Why Religion Survives in China

Talking recently with some Chinese in their late-thirties, I should not have been surprised to hear that they had no record of their baptism, first communion or confirmation.

When they were young they were baptised by a priest but no record was kept because it could be used against them later by the government. It was illegal for young people to attend church so preparations for first Communion and Confirmation were done at home by parents.

Many Catholic families put down ‘no religion’ on their official family register because being labelled as a religious believer would be a disadvantage when it came to schools and jobs.

Yet they survived, to be discriminated against again today.
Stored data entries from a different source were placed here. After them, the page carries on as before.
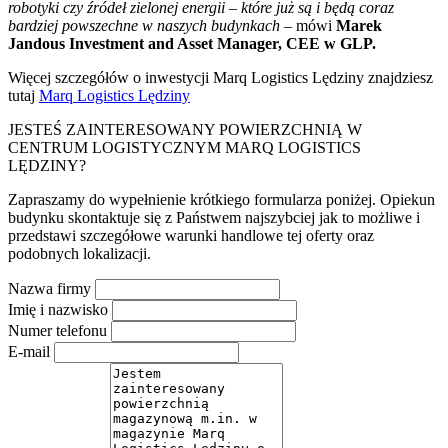
robotyki czy źródeł zielonej energii – które już są i będą coraz
bardziej powszechne w naszych budynkach
– mówi
Marek
Jandous Investment and Asset Manager, CEE w GLP.
Więcej szczegółów o inwestycji Marq Logistics Lędziny znajdziesz
tutaj
Marq Logistics Lędziny
JESTEŚ ZAINTERESOWANY POWIERZCHNIĄ W
CENTRUM LOGISTYCZNYM MARQ LOGISTICS
LĘDZINY?
Zapraszamy do wypełnienie krótkiego formularza poniżej. Opiekun
budynku skontaktuje się z Państwem najszybciej jak to możliwe i
przedstawi szczegółowe warunki handlowe tej oferty oraz
podobnych lokalizacji.
Nazwa firmy
Imię i nazwisko
Numer telefonu
E-mail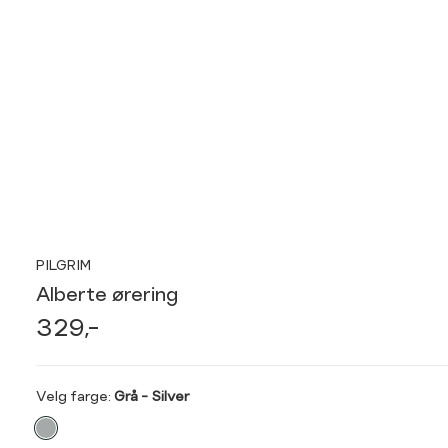
PILGRIM
Alberte ørering
329,-
Velg
Velg farge:
Grå - Silver
farge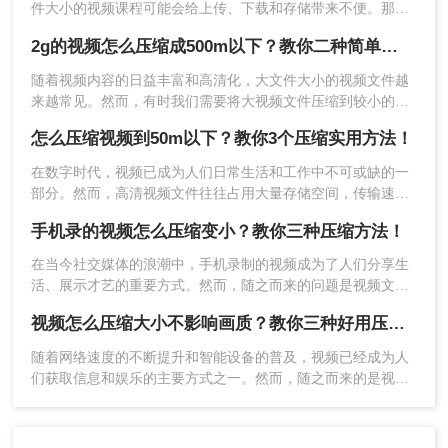
件大小的视频课程可能会给上传、下载和存储带来不便。那么
40分钟的录课如何压缩为300M呢？本文将介绍三大策略，帮助
2g的视频怎么压缩成500m以下？教你二种简单实用好方法！
您将40分钟的录课压缩至300MB。
随着视频内容的日益丰富和高清化，大文件大小的视频文件越
来越常见。然而，有时我们需要将大视频文件压缩到较小的尺
3、上传视频后还可以根据自己的需求选择输出格
寸，以适应特定的存储或传输需求。那么2g的视频怎么压缩成
式，调整视频宽度、文件大小、视频比特率、视频
怎么压缩视频到50m以下？教你3个压缩实用方法！
500m以下呢？本文将介绍两大策略，帮助您将2GB的视频压缩
帧率、音频比特率、音频采样率。设置完成后点击
至500MB以下。
在数字时代，视频已成为人们日常生活和工作中不可或缺的一
开始压缩。
部分。然而，高清视频文件往往占用大量存储空间，传输速度
也相对较慢。那么怎么压缩视频到50m以下呢？本文将介绍三
手机录的视频怎么压缩变小？教你三种压缩方法！
种高效且实用的视频压缩方法。
在当今社交媒体的浪潮中，手机录制的视频成为了人们分享生
活、展示才艺的重要方式。然而，随之而来的问题是视频文件
的体积过大，给我们的存储和传输带来了不便。所以，如何对
视频怎么压缩大小不影响画质？教你三种好用压缩方法！
手机录的视频进行压缩处理，使其文件大小变小成为了很多人
关注的焦点。下面我们将为您介绍手机录的视频怎么压缩变小
随着网络速度的不断提升和智能设备的普及，视频已经成为人
的方法，让您的视频更加轻巧便利。
们获取信息和娱乐的主要方式之一。然而，随之而来的是视频
文件的大小越来越大，不仅占用存储空间，而且传输和分享也
4、等待压缩完成。
因此变得更加困难。那么视频怎么压缩大小不影响画质呢？本
文将为你揭秘视频压缩的技巧和方法，帮助你解决这个问题。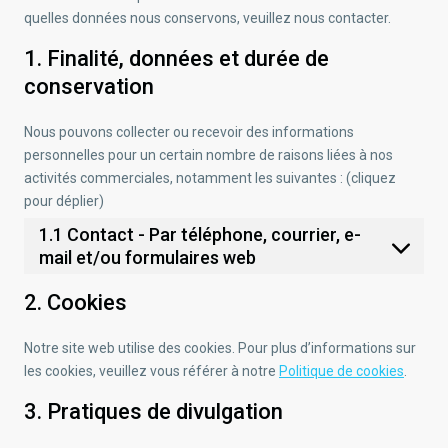
quelles données nous conservons, veuillez nous contacter.
1. Finalité, données et durée de
conservation
Nous pouvons collecter ou recevoir des informations
personnelles pour un certain nombre de raisons liées à nos
activités commerciales, notamment les suivantes : (cliquez
pour déplier)
1.1 Contact - Par téléphone, courrier, e-
mail et/ou formulaires web
2. Cookies
Notre site web utilise des cookies. Pour plus d’informations sur
les cookies, veuillez vous référer à notre
Politique de cookies
.
3. Pratiques de divulgation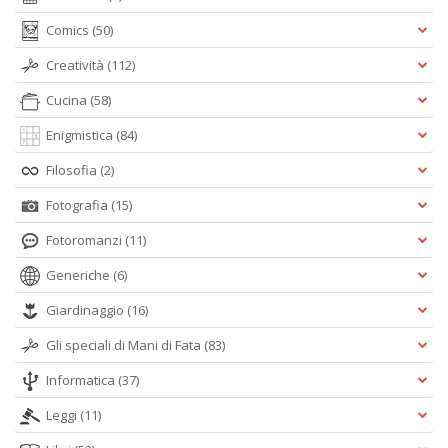
Comics
(50)
Creatività
(112)
Cucina
(58)
Enigmistica
(84)
Filosofia
(2)
Fotografia
(15)
Fotoromanzi
(11)
Generiche
(6)
Giardinaggio
(16)
Gli speciali di Mani di Fata
(83)
Informatica
(37)
Leggi
(11)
Why is the Communist Party still so anti-religion? 

They say they ‘want to stamp out superstition’ but Christians had being trying to stamp out superstition for centuries. Maybe too zealously in what was known as ‘mission lands’.

Leninists saw religion as ‘oppressive’, but not half as oppressive as the communist parties turned out to be.

The Christian message is feared because it offers an alternative to regimes which have no solid reason to respect human rights. The Marxist goal was good – social and economic equality. That is not surprising as it echoes a biblical message that was familiar to Marx, grandson of a Rabbi and son of a Lutheran convert. However, Christian respect for others comes is based on a belief they are ‘children of God’ and not as nameless social units in an economic process.  

If you want to know more of the elements by which Christianity enriched the world,  read Tom Holland’s best-seller, ‘Dominion’. The anti-virus shut-down enabled me to finish that very readable book  and to understand better why Catholics in China persevere in opposing Communism and why the Communist Party fear the humane message of Christianity.